* [ABOUT THIS EXERCISE]
Locate "Judges, and Richard" in the listing below, then output the line holding it and every line after it, exactly and with nothing else.

* [MATERIAL FOR THIS TASK]
►

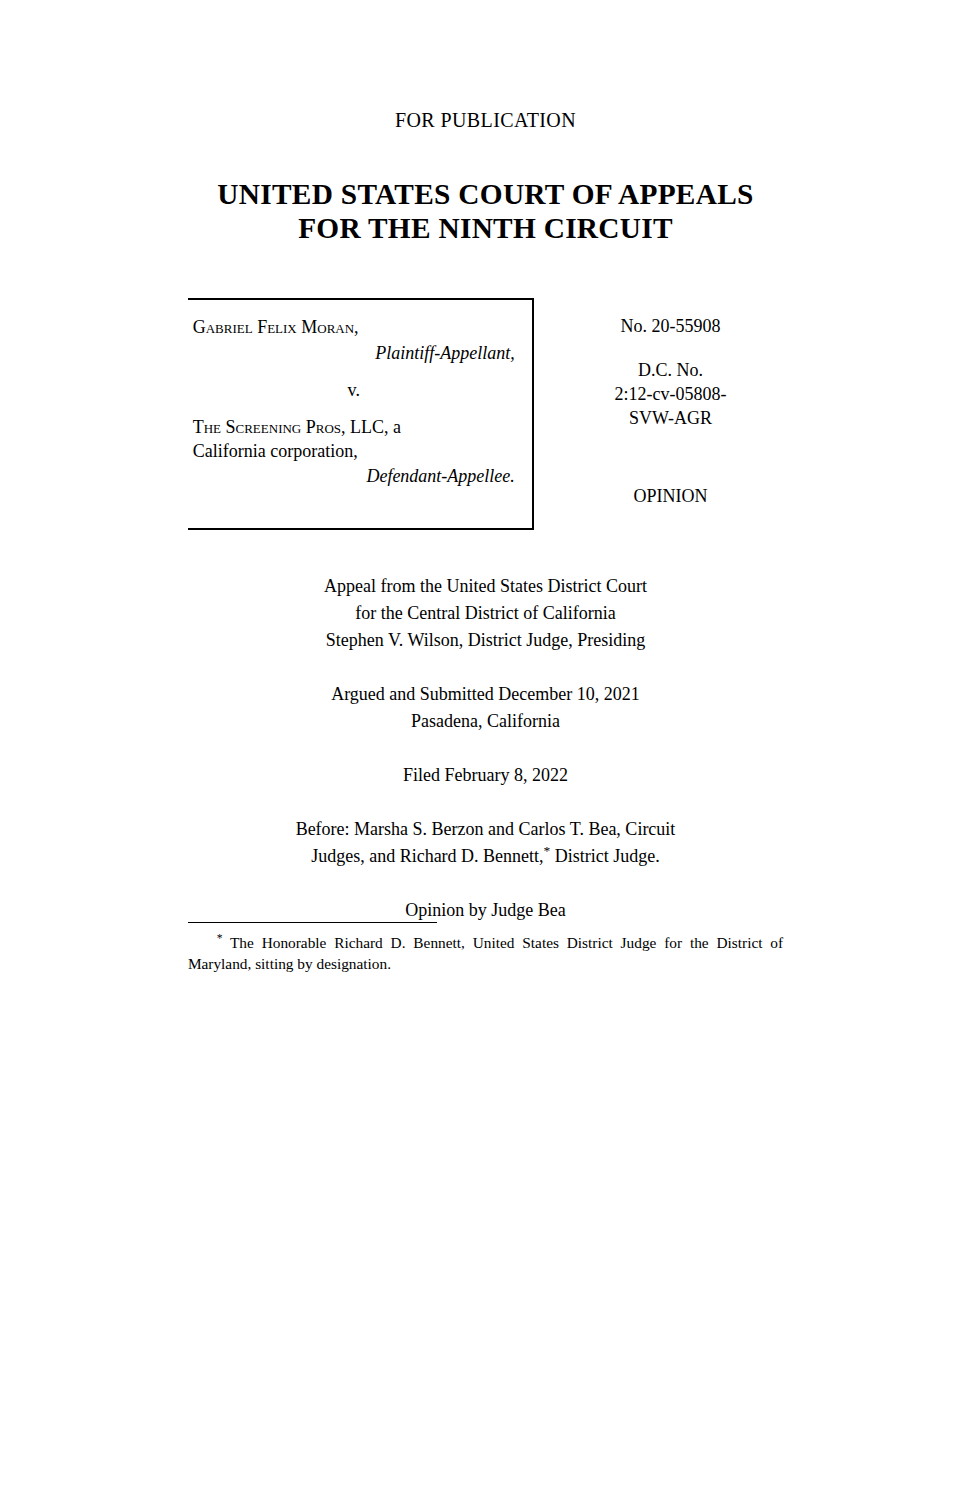FOR PUBLICATION
UNITED STATES COURT OF APPEALS
FOR THE NINTH CIRCUIT
Gabriel Felix Moran,
Plaintiff-Appellant,
v.
The Screening Pros, LLC, a
California corporation,
Defendant-Appellee.
No. 20-55908
D.C. No.
2:12-cv-05808-
SVW-AGR
OPINION
Appeal from the United States District Court
for the Central District of California
Stephen V. Wilson, District Judge, Presiding
Argued and Submitted December 10, 2021
Pasadena, California
Filed February 8, 2022
Before: Marsha S. Berzon and Carlos T. Bea, Circuit
Judges, and Richard D. Bennett,* District Judge.
Opinion by Judge Bea
* The Honorable Richard D. Bennett, United States District Judge for the District of Maryland, sitting by designation.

◄

* [EXERCISE RESPONSE]
Judges, and Richard D. Bennett,* District Judge.
Opinion by Judge Bea
* The Honorable Richard D. Bennett, United States District Judge for the District of Maryland, sitting by designation.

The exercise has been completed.